3 simple exercises to stretch out your desk slouch

We’re all guilty of this.
With emails to be answered and meetings to be attended, there isn’t always time for a daily Vinyasa yoga sesh. That’s why your back, neck and shoulder muscles will usually pay the price for all that extra time you spend hunched over your laptop or holding your phone in the crook of your neck as you chat to colleagues and customers.
Happily, no matter which pinched muscle or sore limb ails you, there’s an expert ready and willing to help you out, at any time of the day or night, on YouTube.
It goes without saying that persistent pain should be assessed by a doctor, but if you find yourself in the middle of a work whirlwind after surgery hours, or you’d like to try a gentle stretch before you get a professional opinion, these three tutorials are quick, easy and free… and you can try them at any time of the day or night.
Ready for a bit of sweet stretchy relief? Hit play on one of these and take five…

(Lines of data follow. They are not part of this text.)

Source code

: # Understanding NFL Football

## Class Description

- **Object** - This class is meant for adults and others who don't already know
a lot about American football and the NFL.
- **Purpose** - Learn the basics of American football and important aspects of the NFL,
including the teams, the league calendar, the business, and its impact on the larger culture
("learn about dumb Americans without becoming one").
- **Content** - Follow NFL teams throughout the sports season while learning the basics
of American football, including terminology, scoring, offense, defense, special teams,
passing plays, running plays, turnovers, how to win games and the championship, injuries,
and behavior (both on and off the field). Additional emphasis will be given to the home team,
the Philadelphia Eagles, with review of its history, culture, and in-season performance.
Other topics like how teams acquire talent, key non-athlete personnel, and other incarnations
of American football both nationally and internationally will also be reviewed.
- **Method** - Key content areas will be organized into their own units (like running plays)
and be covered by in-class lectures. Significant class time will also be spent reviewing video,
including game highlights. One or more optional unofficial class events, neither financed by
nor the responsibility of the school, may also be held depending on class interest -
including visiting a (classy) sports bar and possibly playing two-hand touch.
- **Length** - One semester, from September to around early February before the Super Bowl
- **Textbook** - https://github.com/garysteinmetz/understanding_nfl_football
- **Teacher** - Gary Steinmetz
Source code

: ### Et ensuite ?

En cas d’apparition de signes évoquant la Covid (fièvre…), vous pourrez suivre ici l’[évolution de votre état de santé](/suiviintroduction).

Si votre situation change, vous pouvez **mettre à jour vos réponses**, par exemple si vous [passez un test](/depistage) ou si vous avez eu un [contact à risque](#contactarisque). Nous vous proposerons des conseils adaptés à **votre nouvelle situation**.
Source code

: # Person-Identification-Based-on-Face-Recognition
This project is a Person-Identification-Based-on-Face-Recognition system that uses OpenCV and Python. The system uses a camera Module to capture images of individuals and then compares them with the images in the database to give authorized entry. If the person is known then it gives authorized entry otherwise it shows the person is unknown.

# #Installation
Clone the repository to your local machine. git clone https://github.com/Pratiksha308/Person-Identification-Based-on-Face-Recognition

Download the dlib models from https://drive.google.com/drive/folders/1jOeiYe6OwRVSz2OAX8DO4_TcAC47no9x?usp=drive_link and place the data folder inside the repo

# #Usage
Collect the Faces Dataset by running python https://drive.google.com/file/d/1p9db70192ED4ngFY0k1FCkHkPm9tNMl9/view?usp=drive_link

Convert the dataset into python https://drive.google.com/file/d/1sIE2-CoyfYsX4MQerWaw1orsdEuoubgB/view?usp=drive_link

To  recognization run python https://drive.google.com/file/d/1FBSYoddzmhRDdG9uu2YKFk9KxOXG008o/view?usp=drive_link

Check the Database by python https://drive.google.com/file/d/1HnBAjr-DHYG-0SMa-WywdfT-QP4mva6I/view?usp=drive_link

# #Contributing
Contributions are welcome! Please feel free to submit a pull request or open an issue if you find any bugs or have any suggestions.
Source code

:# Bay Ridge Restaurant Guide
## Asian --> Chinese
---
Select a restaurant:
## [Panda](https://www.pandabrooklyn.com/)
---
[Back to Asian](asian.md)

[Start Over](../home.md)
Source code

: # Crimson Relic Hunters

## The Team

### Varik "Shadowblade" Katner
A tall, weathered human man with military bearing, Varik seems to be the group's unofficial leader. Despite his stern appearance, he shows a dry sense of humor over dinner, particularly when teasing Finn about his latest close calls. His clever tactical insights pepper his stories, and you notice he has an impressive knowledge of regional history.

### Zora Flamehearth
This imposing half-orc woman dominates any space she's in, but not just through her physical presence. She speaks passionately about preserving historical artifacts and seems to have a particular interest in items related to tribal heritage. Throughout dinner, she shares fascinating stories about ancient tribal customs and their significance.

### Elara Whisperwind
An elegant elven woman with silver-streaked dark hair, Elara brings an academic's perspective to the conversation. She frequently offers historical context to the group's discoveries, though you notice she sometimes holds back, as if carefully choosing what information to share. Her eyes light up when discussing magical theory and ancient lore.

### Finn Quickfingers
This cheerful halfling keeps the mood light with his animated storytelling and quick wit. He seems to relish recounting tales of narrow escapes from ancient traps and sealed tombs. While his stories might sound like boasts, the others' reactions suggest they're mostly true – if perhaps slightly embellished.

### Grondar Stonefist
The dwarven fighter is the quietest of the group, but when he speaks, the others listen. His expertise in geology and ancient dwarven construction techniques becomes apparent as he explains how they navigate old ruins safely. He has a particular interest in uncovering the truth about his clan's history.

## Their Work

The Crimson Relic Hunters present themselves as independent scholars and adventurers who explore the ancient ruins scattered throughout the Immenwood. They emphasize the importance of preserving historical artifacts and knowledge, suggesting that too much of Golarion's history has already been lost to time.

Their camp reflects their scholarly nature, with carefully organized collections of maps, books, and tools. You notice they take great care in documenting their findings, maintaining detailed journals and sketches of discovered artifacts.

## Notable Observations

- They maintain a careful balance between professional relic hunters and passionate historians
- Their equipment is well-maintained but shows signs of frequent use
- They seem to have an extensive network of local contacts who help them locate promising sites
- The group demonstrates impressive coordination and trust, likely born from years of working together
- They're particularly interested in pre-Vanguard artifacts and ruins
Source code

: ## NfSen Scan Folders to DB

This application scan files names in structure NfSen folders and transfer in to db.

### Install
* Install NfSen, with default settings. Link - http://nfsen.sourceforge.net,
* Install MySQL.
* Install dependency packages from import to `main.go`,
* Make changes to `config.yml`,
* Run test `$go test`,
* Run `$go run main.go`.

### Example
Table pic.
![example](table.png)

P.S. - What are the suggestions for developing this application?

1. CREAKY HIPS AND LOWER BACK PAIN
This short six-minute yoga tutorial for hips is a gentle way to increase circulation and improve the flexibility in your hip flexors, hamstrings, glutes, lower back and legs. Try it once a day and repeat it later in the evening if you’re burning the midnight oil.
2. STIFF NECK AND SHOULDERS
Yoga instructor Rachelle Wintzen demonstrates five simple stretches to do at work in 60 seconds. These help relieve shoulder, neck and upper back tension, pain or discomfort.
3. BAD POSTURE
Matt from Upright Health demonstrates a convenient exercise to get rid of hunchback posture. Try this exercise for 3.5 minutes, twice a day.